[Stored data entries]
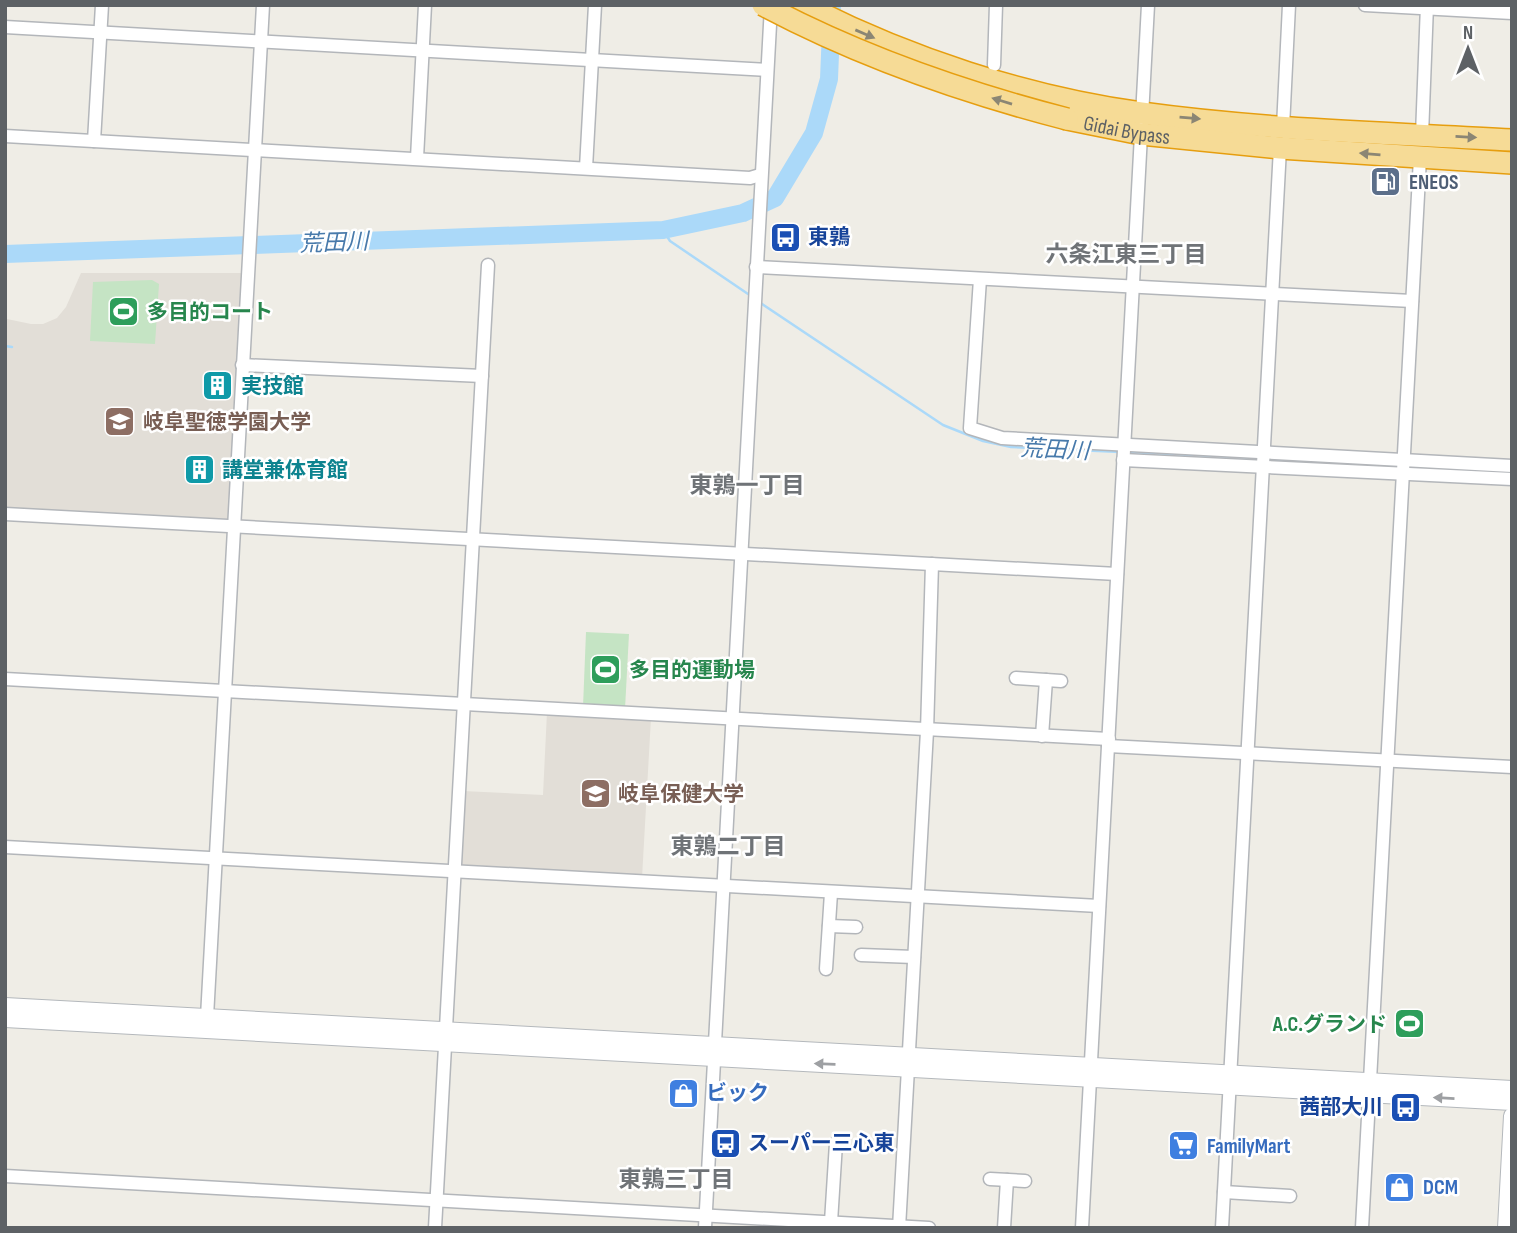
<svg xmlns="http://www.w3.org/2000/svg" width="1517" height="1233" viewBox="0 0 1517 1233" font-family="'Sofia Sans Condensed','Noto Sans JP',sans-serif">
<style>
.education{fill:#e2ded7}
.green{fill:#c5e4c4}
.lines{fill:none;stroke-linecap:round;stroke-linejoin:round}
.stream{stroke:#abd9f9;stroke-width:2.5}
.river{stroke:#abd9f9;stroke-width:18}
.street-casing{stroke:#b3b6ba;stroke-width:15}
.secondary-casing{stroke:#b4b8bc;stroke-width:18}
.highway-casing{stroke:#e69e0f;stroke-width:24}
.street{stroke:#fff;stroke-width:12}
.secondary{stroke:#fff;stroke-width:16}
.highway{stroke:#f6db96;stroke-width:21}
.highway-bridge-casing{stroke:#e69e0f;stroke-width:24;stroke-linecap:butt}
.highway-bridge{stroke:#f6db96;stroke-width:21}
.oneway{fill:#8b8674}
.oneway2{fill:#9ea0a3}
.labels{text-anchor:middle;stroke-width:5;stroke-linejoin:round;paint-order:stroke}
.street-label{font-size:21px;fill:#5d6165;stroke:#fff}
.service-label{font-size:21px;font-weight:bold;fill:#4e5e75;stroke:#fff;text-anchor:start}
.transit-label{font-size:21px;font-weight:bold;fill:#164399;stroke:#fff;text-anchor:start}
.leisure-label{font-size:21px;font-weight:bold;fill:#27864d;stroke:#fff;text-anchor:start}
.culture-label{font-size:21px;font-weight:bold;fill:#0d838f;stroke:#fff;text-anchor:start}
.education-label{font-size:21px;font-weight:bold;fill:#785e54;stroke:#fff;text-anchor:start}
.shop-label{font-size:21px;font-weight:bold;fill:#366cbe;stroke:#fff;text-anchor:start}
.water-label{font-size:23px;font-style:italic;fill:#487aab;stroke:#fff}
.neighbourhood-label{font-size:23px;font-weight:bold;fill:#6f7377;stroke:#fff}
</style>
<rect width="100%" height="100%" fill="#efede6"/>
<!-- education -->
<g class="education">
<path d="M 81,273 L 243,273 L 228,519 L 225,522 L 5,509 L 7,319 L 31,324 L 43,324 L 57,318 L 66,307 Z"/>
<path d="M 547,712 L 651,718 L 642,878 L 461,868 L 463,791 L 543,795 Z"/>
</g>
<!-- green -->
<g class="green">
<path d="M 152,280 L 159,284 L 155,344 L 90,341 L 93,282 Z"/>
<path d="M 586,632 L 629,634 L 625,709 L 583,707 Z"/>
</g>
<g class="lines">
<!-- stream -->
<g class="stream">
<path d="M 663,230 L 670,241 L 751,296"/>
<path d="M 759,302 L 943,425 L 983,441 L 1011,447 L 1120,452"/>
<path d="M 5,346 L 12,347"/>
<path d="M 1127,452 L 1260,458"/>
<path d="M 1267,459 L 1302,461"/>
</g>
<!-- river -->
<path class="river" d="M 5,254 L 663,230 L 743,213 L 775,198 L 814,133 L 829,79 L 832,5"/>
<defs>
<g id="street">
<path d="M 1365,5 L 1512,13"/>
<path d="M 5,27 L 767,70"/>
<path d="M 994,65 L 996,5"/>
<path d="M 1283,127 L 1289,5"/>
<path d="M 1422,135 L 1427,5"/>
<path d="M 5,136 L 750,178 L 760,175"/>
<path d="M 94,141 L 102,5"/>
<path d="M 417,158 L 425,5"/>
<path d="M 586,168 L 595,5"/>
<path d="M 756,267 L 1412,301"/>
<path d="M 980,279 L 970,428 L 1002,438 L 1512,466"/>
<path d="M 242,365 L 482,376"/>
<path d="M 1123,460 L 1512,479"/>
<path d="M 5,514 L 1117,574"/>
<path d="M 1016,678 L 1061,681"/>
<path d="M 5,679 L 1109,739"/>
<path d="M 1042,736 L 1046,680"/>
<path d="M 1108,746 L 1512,767"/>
<path d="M 5,847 L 1099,906"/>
<path d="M 829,926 L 856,927"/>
<path d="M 861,955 L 914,957"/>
<path d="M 826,969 L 831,893"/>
<path d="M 207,1017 L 263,5"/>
<path d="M 5,1176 L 929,1228"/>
<path d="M 990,1179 L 1025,1181"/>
<path d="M 1224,1192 L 1290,1196"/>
<path d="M 831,1222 L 836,1143"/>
<path d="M 435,1228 L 488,265"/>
<path d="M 705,1228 L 771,6"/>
<path d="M 899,1228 L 927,731 L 932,564"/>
<path d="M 1004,1228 L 1007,1180"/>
<path d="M 1082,1228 L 1148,5"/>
<path d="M 1222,1228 L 1280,148"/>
<path d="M 1362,1228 L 1420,158"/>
</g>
<g id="secondary">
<path d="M 5,1006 L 1512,1089"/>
<path d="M 5,1019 L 1512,1102"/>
<path d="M 1506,1228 L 1512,1116"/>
</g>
<g id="highway">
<path d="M 804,5 C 907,58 1026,97 1141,113 C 1264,130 1389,133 1512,140"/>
<path id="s1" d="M 1067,119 L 1141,134 L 1280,148 L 1512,163"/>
</g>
</defs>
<!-- street casing -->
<use href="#street" class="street-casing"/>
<!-- secondary casing -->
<use href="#secondary" class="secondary-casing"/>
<!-- highway casing -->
<use href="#highway" class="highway-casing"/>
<!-- street -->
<use href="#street" class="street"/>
<!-- secondary -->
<use href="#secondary" class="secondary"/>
<!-- highway -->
<use href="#highway" class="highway"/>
<defs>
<path id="highway-bridge" d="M 763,5 C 859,56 962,92 1067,119"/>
</defs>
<!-- highway-bridge casing -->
<use href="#highway-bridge" class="highway-bridge-casing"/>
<!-- highway-bridge -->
<use href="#highway-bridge" class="highway-bridge"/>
</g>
<!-- one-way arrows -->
<defs><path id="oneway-solid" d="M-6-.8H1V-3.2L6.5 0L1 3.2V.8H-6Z" transform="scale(1.75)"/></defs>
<g class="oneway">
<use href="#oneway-solid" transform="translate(865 34) rotate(23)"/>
<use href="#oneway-solid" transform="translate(1002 101) rotate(-163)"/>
<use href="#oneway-solid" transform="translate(1190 118) rotate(5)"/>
<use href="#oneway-solid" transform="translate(1466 137) rotate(3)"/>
<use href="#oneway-solid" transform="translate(1370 154) rotate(-175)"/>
</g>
<g class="oneway2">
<use href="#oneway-solid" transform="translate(825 1064) rotate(-178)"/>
<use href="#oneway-solid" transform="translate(1444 1098) rotate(-177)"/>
</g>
<!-- icons -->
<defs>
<symbol id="fuel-square" viewBox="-11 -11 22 22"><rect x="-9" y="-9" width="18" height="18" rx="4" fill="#5c6f8a" stroke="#fff"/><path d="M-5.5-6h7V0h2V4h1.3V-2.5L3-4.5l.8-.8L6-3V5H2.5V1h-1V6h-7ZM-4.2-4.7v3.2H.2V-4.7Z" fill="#fff"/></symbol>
<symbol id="bus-square" viewBox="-11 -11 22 22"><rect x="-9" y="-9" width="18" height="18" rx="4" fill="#1a4fb4" stroke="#fff"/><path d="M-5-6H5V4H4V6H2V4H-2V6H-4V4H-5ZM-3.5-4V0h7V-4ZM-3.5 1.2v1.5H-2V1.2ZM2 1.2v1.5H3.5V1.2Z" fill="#fff"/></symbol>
<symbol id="stadium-square" viewBox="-11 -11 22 22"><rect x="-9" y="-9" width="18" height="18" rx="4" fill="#2e9e5b" stroke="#fff"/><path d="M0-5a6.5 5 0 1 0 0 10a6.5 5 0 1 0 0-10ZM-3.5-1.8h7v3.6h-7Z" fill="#fff"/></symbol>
<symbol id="building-square" viewBox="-11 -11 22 22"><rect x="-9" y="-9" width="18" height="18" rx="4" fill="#0f9aa8" stroke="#fff"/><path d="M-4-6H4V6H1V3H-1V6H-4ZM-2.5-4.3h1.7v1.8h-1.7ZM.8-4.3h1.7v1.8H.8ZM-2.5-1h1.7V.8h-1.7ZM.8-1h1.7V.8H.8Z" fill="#fff"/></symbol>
<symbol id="university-square" viewBox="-11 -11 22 22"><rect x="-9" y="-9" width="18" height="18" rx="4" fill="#8d6e63" stroke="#fff"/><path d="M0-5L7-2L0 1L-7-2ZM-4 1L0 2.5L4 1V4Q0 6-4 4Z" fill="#fff"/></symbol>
<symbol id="shop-square" viewBox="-11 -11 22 22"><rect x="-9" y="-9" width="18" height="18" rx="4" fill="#3f7fe0" stroke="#fff"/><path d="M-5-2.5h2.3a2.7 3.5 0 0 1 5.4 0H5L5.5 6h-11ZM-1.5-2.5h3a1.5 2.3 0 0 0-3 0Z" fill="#fff"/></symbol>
<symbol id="supermarket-square" viewBox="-11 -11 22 22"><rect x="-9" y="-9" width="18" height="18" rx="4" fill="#3f7fe0" stroke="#fff"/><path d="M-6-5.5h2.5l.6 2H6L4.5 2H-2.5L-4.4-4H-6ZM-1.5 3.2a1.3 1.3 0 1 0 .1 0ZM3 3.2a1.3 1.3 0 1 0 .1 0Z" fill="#fff"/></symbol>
</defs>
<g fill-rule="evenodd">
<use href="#fuel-square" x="1368" y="164" width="35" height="35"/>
<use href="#bus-square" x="768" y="220" width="35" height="35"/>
<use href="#stadium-square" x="106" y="294" width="35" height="35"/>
<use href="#building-square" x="200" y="368" width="35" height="35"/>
<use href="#university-square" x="102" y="404" width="35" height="35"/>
<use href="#building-square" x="182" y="452" width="35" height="35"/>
<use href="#stadium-square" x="588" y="652" width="35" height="35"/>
<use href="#university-square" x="578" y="776" width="35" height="35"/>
<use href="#stadium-square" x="1392" y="1006" width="35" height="35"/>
<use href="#shop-square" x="666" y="1076" width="35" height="35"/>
<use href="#bus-square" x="1388" y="1090" width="35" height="35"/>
<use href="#bus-square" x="708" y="1126" width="35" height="35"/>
<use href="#supermarket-square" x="1166" y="1128" width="35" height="35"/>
<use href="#shop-square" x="1382" y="1170" width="35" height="35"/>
</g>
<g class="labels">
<!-- street labels -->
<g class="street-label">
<text dy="7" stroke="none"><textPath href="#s1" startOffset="61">Gidai Bypass</textPath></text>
</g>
<!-- service labels -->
<g class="service-label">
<text x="1409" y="189">ENEOS</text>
</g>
<!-- transit labels -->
<g class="transit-label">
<text x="808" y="244">東鶉</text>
<text x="1383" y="1114" text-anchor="end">茜部大川</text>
<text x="748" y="1150">スーパー三心東</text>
</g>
<!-- leisure labels -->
<g class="leisure-label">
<text x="147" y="319">多目的コート</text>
<text x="629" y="677">多目的運動場</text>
<text x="1387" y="1031" text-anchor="end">A.C.グランド</text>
</g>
<!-- culture labels -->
<g class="culture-label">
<text x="241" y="393">実技館</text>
<text x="222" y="477">講堂兼体育館</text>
</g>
<!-- education labels -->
<g class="education-label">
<text x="143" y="429">岐阜聖徳学園大学</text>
<text x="618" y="801">岐阜保健大学</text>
</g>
<!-- shop labels -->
<g class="shop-label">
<text x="706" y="1100">ビック</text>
<text x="1207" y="1153">FamilyMart</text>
<text x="1423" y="1194">DCM</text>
</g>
<!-- water labels -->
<g class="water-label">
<text transform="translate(334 242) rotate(-2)" y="8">荒田川</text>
<text transform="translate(1055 449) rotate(3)" y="8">荒田川</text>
</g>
<!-- neighbourhood labels -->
<g class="neighbourhood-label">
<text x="1126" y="262">六条江東三丁目</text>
<text x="747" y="493">東鶉一丁目</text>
<text x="728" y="854">東鶉二丁目</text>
<text x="676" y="1187">東鶉三丁目</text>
</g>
</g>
<!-- border -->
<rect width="1517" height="1233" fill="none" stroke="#5d6165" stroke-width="14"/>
<!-- north arrow -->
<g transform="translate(1468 49)" stroke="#ffffff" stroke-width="5" paint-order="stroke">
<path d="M0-5L12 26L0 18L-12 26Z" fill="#5d6165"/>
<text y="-10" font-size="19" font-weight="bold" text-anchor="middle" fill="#5d6165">N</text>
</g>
</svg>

### [WHAT NEEDS TO BE DONE]
Your answer should be every line above that contains the word "middle".

### [RESULT BELOW]
.labels{text-anchor:middle;stroke-width:5;stroke-linejoin:round;paint-order:stroke}
<text y="-10" font-size="19" font-weight="bold" text-anchor="middle" fill="#5d6165">N</text>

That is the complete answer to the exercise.